Ivan Lessa: A volta do vinil



Um grande jornalista. Foi da turma do Pasquim. Vive em Londres há anos. O texto é de 2005. 

Para Alan Morais


Por Ivan Lessa

Era um ritual simples e gostoso. Você tirava o bichinho da capa, punha no prato da vitrola, pegava a pequena alavanca do braço (ou pick-up), virava para o lado que queria (78 ou 33 e 45) e, com cuidado, deixava pousar no sulco do disco.

Daí ficava curtindo o som gordo e amigo. E, às vezes tinha uns estalinhos ou chiado. Igualzinho à vida. E tome polca, com ou sem Adelaide Chiozzo. Ou valsa, samba, chorinho, fox-trot, Bach, Beethoven, Mozart.

Nessa desordem que chamam de progresso, se fué o vinil. Digitalizamo-nos. Viramos vítimas das “armas espertas” daqueles que manobram a tecnologia das indústrias.

Fomos invadidos como um Iraque e nos deram até o relativíssimo poder de decidir nossa constituição. Contanto, é lógico, que não fosse analógica e em vinil.

Não satisfeitos, tacaram o MP3. Nome que bem define o torpedo arrasador que nos acabou com a vida. Nem vou falar das capas dos LPs. Uma arte que também acabou.

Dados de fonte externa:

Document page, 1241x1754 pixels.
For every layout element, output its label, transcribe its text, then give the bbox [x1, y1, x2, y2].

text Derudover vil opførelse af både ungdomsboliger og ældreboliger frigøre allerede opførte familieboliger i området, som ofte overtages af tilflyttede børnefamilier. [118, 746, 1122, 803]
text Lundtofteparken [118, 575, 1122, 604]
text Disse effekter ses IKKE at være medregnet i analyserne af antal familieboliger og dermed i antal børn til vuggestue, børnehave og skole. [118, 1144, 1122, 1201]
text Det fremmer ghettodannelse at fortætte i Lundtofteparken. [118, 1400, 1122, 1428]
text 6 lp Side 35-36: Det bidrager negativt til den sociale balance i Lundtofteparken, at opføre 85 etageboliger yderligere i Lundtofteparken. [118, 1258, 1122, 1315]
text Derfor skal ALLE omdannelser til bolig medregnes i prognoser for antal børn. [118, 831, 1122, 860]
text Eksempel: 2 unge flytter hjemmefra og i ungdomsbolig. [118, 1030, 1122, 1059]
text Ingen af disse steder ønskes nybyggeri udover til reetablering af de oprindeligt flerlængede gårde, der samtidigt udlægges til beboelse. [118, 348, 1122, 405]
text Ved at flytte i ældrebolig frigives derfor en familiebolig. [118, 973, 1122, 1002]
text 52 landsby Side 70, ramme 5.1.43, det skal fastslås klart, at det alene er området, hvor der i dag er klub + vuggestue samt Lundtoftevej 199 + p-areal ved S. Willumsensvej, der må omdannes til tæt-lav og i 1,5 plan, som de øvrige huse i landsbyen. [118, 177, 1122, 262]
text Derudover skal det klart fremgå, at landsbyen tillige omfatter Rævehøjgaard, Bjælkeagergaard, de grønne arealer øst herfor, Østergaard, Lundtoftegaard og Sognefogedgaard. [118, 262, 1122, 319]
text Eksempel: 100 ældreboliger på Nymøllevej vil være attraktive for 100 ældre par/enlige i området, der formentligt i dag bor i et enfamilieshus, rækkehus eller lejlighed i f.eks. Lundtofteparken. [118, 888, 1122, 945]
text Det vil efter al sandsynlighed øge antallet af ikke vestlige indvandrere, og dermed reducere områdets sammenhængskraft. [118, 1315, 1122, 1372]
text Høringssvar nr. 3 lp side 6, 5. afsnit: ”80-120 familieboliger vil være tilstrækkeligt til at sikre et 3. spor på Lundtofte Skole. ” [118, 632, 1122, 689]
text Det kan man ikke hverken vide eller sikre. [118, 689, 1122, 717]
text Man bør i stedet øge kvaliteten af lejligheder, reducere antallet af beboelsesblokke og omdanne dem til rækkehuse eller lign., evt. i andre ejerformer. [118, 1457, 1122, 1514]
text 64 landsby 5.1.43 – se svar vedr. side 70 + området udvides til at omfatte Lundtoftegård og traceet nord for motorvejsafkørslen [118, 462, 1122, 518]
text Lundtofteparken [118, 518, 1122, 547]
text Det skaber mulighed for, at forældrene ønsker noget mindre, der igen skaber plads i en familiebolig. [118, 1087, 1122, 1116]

Capinhas dos 45 rotações, agora chamados de singles, como corretores safados registrados com nome falso em motel, também dava para virar arte. Bastaria imaginação e engenho.

Tudo acabado, como cantava Dalva de Oliveira. Mas acabado mesmo?

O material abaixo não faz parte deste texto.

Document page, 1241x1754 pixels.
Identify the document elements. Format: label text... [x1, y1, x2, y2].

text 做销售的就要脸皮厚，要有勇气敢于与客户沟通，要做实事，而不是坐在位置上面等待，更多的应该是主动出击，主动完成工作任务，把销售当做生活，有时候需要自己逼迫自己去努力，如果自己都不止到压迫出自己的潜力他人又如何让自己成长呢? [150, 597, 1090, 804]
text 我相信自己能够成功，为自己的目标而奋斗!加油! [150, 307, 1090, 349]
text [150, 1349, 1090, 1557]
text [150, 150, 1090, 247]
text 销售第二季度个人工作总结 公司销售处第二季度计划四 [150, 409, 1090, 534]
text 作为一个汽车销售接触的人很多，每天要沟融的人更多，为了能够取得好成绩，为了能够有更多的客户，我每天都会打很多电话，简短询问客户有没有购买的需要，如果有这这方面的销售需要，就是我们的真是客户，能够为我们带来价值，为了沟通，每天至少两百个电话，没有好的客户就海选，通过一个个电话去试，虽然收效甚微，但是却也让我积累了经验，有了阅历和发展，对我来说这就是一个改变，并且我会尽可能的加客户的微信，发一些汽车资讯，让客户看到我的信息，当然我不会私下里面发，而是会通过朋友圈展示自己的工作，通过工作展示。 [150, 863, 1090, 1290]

Não é o que informa a BPI, ou seja, a Indústria Fonográfica Britânica (eles morrem de vergonha desse “fonográfica”). O vinil está voltando. Feito Madonna, para ficar numa comparação desagradável porém inteligível ao grande público.

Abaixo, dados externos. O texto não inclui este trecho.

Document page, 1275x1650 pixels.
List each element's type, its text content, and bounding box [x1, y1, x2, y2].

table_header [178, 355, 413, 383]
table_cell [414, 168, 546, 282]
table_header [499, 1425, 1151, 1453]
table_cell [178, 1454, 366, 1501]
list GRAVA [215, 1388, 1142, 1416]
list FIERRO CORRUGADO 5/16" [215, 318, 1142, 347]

Dizem os números que as vendas dos singles aumentaram em 87,3%. E mencionam o cidadão Paul Weller que vendeu 55,44% em CD e 38,56% em vinil. Que bom para o vinil. Tanto se me dá o tal de Weller.

Por fim, a HMV, a maior rede de lojas de discos do Reino Unido, vem se gabando de que nunca vendeu tanto vinil quanto neste ano, agora, neste século que nos põe para rodar na vitrola. Ou fonógrafo. Ou toca-discos. Ou aparelho de som. Qualquer coisa. Contanto que seja em vinil.

Um dia, ainda chegaremos a Artie Shaw, Charlie Parker, Sarah Vaughan, por aí. Tudo em vinil.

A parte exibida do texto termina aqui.